The hypocrisy is obvious. Here was the supposedly populist movement of Trump taking a tool that once empowered ordinary people and handing it back to the politicians, allowing them to manipulate voters and exploit their fears. Patrikarakos is not surprised. Digitally speaking, the 21st century “belongs to the illiberals”, he says. The technology is available to anyone, but it’s Moscow that dares fund a troll factory, the Internet Research Agency in St Petersburg, pumping out lies and hate. London or Washington would not make so egregious a move, either because they’d regard it as a violation of their democratic norms or because they’d fear exposure, depending on your degree of cynicism. But the Kremlin bows to no such constraint.

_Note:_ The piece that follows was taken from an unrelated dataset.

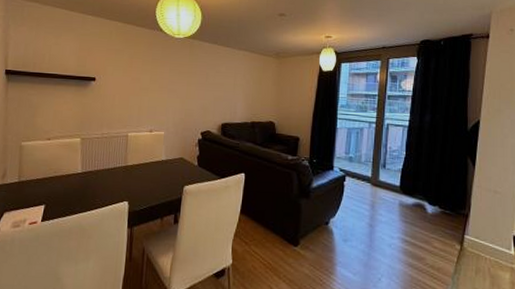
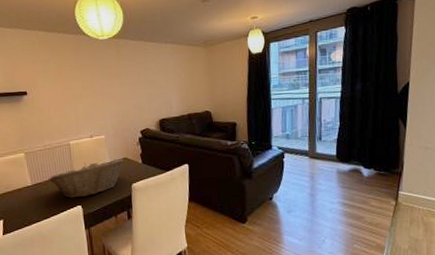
fruit basket: none [99,157,180,193] -> present [48,158,124,198]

This week’s revelations are not exactly a loss of innocence: many shed their turn-of-the-century illusions about the internet years ago. And there will be more disenchantment to come. It can’t be only political campaigners who used the likes of Cambridge Analytica to pickpocket our personal data; surely we’ll learn soon of the major corporations that similarly played on our online hopes and fears to sell us stuff. But we don’t have to have the full picture to know that we have to act. It could be regulation; it could be anti-trust legislation to break up those tech giants that act as virtual monopolies. I like Derakhshan’s idea of obliging Facebook and others to open up a marketplace of algorithms: if you don’t like the current social media preference for popularity (retweets) and novelty (“latest”), you should be free to choose a different algorithm that acts on different values.
This is not – yet – a lost cause. There are success stories, with the collectively curated Wikipedia perhaps the best example. But it will mean discarding our 00s-era naivete. The tech companies are greedy corporations that need to be tamed – even if the boss came to work on a skateboard and is still wearing a damn T-shirt.